Benefits and strengths of public-key encryption come partially from the concept of public key encryption itself, such as natural support for the authentication to multiple recipients and support for non-repudiation. In addition, public key encryption also provides a solution for digital signatures.

Network Security

When it comes to securing the corporate net there are also methods to secure your internal network from outside intrusion. Since all of these methods decrease the efficiency of the communications channel and increase the processing load of the servers, the pros and cons of their implementation need to be given a close look. The simplest and most effective method is to disable the Internet services that allow remote login. If nothing on the individual computer will accept requests, there is nothing that can be compromised. Next comes packet filtering which can be setup on a per domain or IP address level, but quite frankly is only as effective as a single lock on a door, it only deters the honest.

Group membership and user rights are the most effective means of protecting and authorizing access to resources, from an individual directory share to a complete information service.
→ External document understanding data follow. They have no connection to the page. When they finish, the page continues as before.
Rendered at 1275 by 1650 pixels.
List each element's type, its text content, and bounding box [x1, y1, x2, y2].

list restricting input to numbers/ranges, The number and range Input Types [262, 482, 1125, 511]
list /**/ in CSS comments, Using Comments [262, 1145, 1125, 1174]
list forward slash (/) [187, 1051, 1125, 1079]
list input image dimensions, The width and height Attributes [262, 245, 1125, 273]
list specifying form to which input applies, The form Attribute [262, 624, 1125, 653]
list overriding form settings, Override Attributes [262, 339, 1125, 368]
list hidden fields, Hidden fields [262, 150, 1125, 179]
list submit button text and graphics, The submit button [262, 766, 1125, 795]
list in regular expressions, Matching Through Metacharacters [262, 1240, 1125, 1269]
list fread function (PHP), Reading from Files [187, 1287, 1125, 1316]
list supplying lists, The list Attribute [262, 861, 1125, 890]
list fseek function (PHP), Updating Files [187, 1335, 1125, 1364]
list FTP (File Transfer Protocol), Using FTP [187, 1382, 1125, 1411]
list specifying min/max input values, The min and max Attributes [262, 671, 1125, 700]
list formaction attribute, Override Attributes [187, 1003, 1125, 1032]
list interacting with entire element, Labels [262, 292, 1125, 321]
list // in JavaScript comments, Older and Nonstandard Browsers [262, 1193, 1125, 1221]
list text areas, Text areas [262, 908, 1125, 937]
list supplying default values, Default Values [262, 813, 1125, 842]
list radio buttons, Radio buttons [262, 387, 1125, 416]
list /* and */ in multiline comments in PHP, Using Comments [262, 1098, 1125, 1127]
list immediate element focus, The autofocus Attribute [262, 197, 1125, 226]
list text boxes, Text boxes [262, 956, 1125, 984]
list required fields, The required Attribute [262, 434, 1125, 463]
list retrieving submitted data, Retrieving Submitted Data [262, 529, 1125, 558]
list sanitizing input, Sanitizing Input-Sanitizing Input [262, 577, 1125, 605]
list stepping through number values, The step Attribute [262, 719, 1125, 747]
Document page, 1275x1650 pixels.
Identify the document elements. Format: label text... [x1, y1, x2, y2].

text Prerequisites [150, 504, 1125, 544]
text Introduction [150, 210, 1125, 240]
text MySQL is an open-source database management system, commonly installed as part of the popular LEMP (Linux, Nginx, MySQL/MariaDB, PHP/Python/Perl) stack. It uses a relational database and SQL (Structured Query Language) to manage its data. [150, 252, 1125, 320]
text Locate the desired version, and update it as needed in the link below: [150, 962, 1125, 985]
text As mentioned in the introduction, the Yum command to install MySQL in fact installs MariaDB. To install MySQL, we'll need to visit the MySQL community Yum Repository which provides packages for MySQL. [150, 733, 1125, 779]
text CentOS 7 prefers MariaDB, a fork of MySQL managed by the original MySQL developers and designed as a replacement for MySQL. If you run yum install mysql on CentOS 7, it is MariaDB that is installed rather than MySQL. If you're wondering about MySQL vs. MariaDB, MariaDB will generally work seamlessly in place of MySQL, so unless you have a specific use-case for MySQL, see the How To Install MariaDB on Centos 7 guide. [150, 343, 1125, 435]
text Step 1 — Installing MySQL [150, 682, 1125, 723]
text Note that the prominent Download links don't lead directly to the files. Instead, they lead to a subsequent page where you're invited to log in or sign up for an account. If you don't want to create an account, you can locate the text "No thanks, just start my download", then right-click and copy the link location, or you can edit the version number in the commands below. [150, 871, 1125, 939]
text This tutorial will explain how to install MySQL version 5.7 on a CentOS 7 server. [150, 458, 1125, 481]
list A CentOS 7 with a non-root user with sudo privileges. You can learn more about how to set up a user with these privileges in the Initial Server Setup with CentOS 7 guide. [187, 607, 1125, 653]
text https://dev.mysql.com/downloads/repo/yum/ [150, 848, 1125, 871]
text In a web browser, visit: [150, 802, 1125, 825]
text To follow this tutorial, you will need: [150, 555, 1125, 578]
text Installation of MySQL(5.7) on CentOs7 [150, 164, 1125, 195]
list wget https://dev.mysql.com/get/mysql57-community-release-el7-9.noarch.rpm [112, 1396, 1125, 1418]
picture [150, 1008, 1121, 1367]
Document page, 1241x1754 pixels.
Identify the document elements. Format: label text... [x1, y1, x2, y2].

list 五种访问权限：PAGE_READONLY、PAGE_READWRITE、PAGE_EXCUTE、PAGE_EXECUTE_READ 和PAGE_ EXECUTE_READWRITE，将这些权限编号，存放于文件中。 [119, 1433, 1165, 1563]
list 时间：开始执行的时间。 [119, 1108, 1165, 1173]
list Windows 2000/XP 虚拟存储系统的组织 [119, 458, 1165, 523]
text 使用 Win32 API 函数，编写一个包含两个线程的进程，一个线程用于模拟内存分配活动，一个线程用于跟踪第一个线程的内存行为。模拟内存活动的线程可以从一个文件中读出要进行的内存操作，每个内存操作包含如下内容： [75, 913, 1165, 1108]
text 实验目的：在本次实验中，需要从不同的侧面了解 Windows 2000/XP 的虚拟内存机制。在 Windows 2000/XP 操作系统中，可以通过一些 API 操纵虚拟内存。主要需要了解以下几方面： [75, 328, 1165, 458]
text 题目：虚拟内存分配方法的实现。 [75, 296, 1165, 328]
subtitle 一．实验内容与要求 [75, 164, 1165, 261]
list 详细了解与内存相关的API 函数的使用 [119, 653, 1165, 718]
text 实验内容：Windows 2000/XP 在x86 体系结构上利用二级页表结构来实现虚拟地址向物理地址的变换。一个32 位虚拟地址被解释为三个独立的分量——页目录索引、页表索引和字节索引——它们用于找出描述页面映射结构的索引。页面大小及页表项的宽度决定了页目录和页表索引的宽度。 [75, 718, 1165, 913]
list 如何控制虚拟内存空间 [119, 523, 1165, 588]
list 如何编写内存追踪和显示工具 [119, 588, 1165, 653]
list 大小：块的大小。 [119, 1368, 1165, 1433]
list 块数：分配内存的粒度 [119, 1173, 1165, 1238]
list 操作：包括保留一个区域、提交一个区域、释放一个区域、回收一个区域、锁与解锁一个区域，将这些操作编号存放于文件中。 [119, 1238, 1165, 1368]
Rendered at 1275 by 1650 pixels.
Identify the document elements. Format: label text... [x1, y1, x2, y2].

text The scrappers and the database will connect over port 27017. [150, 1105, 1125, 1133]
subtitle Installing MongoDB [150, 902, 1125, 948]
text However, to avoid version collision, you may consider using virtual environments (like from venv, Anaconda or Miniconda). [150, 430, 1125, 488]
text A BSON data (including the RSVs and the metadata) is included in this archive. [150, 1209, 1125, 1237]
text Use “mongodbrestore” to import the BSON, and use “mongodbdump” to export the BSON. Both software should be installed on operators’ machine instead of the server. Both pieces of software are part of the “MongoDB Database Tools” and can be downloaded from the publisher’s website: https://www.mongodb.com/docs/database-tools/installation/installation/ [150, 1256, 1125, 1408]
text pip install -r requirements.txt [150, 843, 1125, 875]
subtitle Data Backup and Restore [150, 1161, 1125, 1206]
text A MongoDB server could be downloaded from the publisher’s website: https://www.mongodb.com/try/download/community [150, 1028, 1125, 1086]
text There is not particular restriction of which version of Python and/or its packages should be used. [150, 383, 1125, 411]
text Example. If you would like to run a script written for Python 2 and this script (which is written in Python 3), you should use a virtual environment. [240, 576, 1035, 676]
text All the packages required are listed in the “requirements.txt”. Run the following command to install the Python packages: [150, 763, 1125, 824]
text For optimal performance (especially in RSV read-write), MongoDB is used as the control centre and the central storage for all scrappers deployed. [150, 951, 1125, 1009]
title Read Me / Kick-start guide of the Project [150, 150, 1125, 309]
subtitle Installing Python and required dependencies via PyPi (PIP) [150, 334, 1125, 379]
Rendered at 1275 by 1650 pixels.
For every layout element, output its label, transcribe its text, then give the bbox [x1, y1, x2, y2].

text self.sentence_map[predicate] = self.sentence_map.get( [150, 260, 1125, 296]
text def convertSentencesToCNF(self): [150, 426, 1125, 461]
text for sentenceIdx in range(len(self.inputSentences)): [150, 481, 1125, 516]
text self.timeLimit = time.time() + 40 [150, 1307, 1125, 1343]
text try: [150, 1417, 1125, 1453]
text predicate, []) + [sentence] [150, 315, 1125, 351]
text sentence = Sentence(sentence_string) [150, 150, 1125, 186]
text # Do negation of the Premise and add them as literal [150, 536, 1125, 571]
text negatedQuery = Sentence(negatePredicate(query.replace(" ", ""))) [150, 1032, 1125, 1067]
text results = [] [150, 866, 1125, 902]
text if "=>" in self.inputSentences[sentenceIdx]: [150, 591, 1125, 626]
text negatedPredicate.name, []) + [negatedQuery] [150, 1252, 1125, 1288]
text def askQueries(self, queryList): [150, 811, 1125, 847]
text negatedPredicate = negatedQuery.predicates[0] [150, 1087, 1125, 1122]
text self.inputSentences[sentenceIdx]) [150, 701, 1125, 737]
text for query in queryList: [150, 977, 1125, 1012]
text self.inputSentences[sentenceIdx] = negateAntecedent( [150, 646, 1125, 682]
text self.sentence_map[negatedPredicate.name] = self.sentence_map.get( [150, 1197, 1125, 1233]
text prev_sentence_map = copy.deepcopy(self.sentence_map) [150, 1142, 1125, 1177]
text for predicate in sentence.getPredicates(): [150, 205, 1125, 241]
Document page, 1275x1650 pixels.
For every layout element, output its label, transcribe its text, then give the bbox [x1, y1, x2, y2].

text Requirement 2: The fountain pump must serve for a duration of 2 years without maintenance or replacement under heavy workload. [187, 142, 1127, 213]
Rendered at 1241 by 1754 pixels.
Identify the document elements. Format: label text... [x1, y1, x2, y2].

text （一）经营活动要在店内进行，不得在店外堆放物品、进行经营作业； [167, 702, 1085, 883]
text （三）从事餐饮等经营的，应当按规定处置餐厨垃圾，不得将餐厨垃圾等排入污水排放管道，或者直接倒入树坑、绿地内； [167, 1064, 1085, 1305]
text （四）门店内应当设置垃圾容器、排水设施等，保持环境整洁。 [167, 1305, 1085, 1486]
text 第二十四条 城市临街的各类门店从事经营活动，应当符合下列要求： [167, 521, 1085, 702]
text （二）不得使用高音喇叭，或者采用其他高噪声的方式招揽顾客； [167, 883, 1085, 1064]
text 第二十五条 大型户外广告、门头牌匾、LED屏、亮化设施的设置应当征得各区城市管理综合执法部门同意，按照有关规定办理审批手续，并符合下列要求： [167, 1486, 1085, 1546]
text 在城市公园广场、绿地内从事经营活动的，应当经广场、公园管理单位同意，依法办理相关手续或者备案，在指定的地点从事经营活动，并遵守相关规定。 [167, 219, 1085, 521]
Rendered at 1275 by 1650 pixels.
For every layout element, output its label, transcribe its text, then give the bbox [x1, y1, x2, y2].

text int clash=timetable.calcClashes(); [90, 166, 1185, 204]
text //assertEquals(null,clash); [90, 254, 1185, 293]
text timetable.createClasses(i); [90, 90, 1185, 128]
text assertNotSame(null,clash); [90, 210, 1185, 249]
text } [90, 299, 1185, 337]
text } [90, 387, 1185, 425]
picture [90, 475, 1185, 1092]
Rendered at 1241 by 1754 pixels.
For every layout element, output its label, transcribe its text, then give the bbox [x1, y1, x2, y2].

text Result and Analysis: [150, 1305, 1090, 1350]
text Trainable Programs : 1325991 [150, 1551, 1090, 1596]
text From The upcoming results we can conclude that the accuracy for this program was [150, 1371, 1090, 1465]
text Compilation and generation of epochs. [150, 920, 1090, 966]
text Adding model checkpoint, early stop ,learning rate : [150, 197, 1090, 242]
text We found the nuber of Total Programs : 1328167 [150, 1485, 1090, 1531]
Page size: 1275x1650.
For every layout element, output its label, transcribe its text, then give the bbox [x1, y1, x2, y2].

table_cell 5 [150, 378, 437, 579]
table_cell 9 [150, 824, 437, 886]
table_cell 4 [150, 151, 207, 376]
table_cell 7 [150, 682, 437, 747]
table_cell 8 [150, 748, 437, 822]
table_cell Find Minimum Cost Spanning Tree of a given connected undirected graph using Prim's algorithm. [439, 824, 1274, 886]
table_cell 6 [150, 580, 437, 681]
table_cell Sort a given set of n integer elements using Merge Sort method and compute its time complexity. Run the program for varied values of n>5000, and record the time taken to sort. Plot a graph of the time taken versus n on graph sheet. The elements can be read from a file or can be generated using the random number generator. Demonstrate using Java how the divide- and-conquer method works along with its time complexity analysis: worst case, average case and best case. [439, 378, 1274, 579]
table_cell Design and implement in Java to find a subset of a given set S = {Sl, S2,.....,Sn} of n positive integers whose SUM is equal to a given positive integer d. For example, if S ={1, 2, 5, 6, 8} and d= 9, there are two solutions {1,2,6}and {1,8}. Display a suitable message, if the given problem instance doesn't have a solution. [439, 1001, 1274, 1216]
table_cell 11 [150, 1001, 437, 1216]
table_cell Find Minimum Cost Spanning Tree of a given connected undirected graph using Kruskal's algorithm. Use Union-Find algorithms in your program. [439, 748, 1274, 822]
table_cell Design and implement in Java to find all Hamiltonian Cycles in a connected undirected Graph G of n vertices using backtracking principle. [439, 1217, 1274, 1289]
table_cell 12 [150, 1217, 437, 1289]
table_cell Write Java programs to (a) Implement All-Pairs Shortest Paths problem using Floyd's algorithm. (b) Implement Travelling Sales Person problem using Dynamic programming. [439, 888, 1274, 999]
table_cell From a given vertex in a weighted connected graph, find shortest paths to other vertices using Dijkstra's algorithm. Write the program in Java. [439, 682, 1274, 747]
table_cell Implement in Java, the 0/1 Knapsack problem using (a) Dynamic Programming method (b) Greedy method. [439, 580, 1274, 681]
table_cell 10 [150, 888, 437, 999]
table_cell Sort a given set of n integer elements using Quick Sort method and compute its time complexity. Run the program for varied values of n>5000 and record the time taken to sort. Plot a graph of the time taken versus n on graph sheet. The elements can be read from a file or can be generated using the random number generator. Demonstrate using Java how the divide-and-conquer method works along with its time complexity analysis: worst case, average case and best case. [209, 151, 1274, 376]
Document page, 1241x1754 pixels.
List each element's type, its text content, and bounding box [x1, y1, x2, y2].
Groups or domains should be created at a workgroup level or resource type, and individuals should be added to these groups with the appropriate rights (read/write) as necessary. An authentication or membership system is then used to map access rights to resources, and track and log system information.

One thing to bear in mind is that the creation of groups and collections of resources to which users have different levels of read/write rights can lead to a factorial explosion of possibilities which can quickly become unwieldly. An overly complex access control system will leave inadvertant access available while becoming next to impossible to grant certain rights to certain individuals without unneccessary duplication. Keep the number of user groups small, and group resources in a logical manner by either function or group.

A technique that is gaining widespread popularity is the use of firewalls. These computer systems can be used to build security domains within the enterprise and to separate the corporate LAN from the Internet. Expect to spend about 25K, although you can set a firewall up for about 5K. As an extra measure of protection they can help protect from or allow for errors in network system configuration or inattention to administration, but do nothing for the more common methods of password compromise such as social engineering or insider attack. Too often though, firewalls and proxies are installed instead of implementing a sound security policy, and in those cases, only give a false sense of security and become detrimental to communications efficiency.

Policys that can be implemented include disallowing internal workstations to run services, require network logons to all computers, only allow password protected directory shares within workgroups, internal servers should be configured to deny all except for local IP addresses and can be further password protected as necessary, and remove "anonymous", "guest", and/or "everyone" user accounts.

The other thing to consider is the cost involved in protecting resources. It makes little sense to spend tens of thousands of dollars to develop and implement, plus incur the performance penalty, of a security system that protects a one hundred dollar resource.

Conclusion

Many companies are keeping themselves from the Internet, or firewalling themselves off due to FUD about security and productivity. You need to understand that the major difference between internets and intranets is in how much you are willing to cut yourself off from the rest of the business communications that take place. The proper attitude is to embrace the goal of increasing the communications efficiency within your company, with your vendors, and with your customers. Yes, precautions should be taken in certain circumstances for certain types of communication and information. Those unique cases must be dealt with as that, unique, and not the general case.

Implementation and enforcement of a password policy, the intelligent use of groups and access rights, and use of strong encryption for secure data communications and transactions will more than adequately protect you and your resources within CMEs.